Archive for the ‘ Near-Death Experiences ’ Category


Watching Yourself Die

AUTHOR: | POSTED: 10/28/10 11:34 PM
CATEGORIES: Near-Death Experiences, The Literary Doctor

“I don’t mind dying, I just don’t want to be there when it happens.” — Woody Allen

Near-death experiences, as first reported by Raymond Moody in Life After Life, typically consist of patients leaving their bodies and floating above their own Code Blues—essentially watching themselves die—before passing through a dark tunnel toward a brilliant light while in a state of serene ecstasy. Such accounts, which now number in the millions, have been uniformly consistent across different age groups, cultures, races, and religions.

An article by Melinda Beck in the October 25 edition of The Wall Street Journal describes a multi-hospital study in which investigators suspend specific images—face up—from the ceilings of emergency rooms and intensive care units in an attempt to verify claims of patients who report out-of-body experiences after being successfully resuscitated. The study, which has yet to report even preliminary results, seeks not only to authenticate such experiences, but to use its findings to help settle a question that has fascinated philosophers since the days of Aristotle: Does human consciousness—the mind—exist separately from the human body?
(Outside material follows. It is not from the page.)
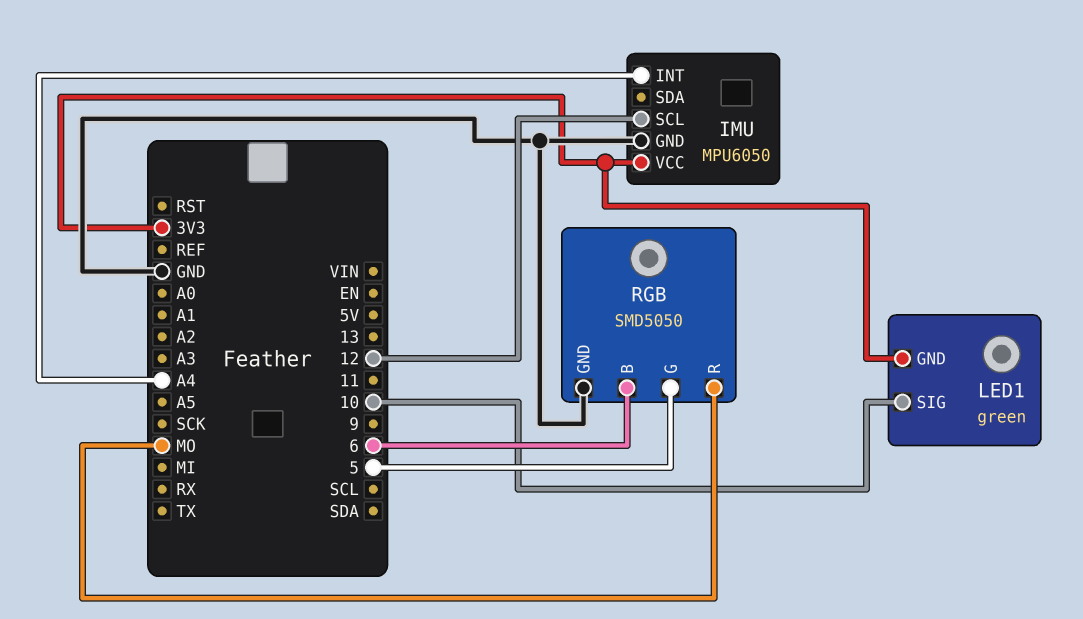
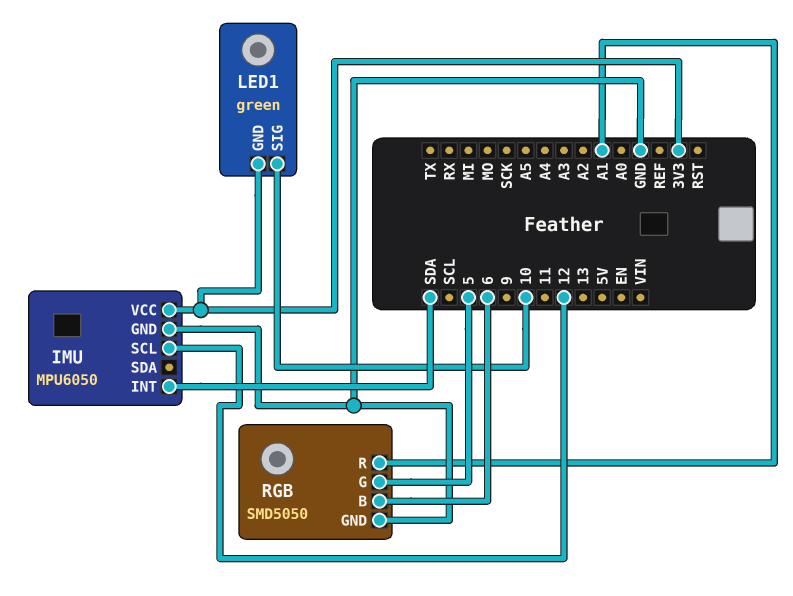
IMU pin INT: A4 -> SDA
RGB pin R: MO -> A1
The seventeenth century French philosopher René Descartes believed it did. His theory of Cartesian dualism asserts that mind is not matter, but rather a nonphysical, immaterial substance capable of interacting, in a causal way, with the material body. The so-called mind-body problem, then, arises from the implausibility of this assertion: How can existential vapors of an immaterial nature cause the material body of a human being to get up out of a chair and stretch? How can the mind cause the body to do anything if the mind is not itself part of the body?

In the nineteenth century, Arthur Schopenhauer termed the conundrum of consciousness “the world knot,” and was pessimistic an explanation for the mind would ever be discovered. But much has changed since then. Contemporary neuroscientists and philosophers regard consciousness—the mind, that thing apart that registers thought, memory, awareness—not as the immaterial stuff of Descartes, but as the result of processes of the physical brain, a neurobiological event that can be explained entirely by the sequential firing of specific neuronal circuits. A previous post of this blog discussed a paper on the biology of empathy that even named the amygdala and anterior cingulate cortex as the brain’s empathy centers, capable of creating feelings of sympathy for other human beings.

So what about near-death experiences? Did patients who have had them briefly straddle a spiritual DMZ between Heaven and Earth? Or can these incidents be explained on a neurobiological basis, the firing of spent brain cells in a specific way as the brain begins to die, a final common pathway of neuronal death that results in a reproducible perception of out-of-body floating and tunnels of tranquility leading to white light?

As the mission statement of this blog maintains, scientific method is not the only way to learn. Stories can instruct us, too. Stories that are textured, layered, with complex meanings embedded in their narratives in a manner beyond the capacity of empiric reasoning to convey. So what does the world of contemporary fiction have to say about the nature of consciousness?

I’m glad you asked.

A pair of novels by Barnard philosophy professor Rebecca Goldstein—The Mind-Body Problem and 36 Arguments for the Existence of God—explore this very question. I refer you to the 1983 New York Times review of The Mind-Body Problem and to this year’s Washington Post review of 36 Arguments for the Existence of God for full-length book reviews of each, but suffice it to say that Goldstein is a witty, intelligent, and mostly accessible writer—though she does succumb at times, as you might expect of a philosophy professor, to fits of academic indulgence and narrative wandering before finding her way back to the main thread of her engaging stories.

More importantly, though, she does what a good novelist should do: considers all sides of the argument and in the end leaves the reader to decide. Though a credible case for atheism and the mind-as-extension-of-the-brain is made in these two novels, one could just as easily conclude from them that the mind and soul may not ever be discoverable by scientific method, because they are infinitely intangible and not part of the observable universe. Rebecca Goldstein loosens Schopenhauer’s world knot, perhaps, but she does not untie it.

What about you? Where do you think consciousness resides?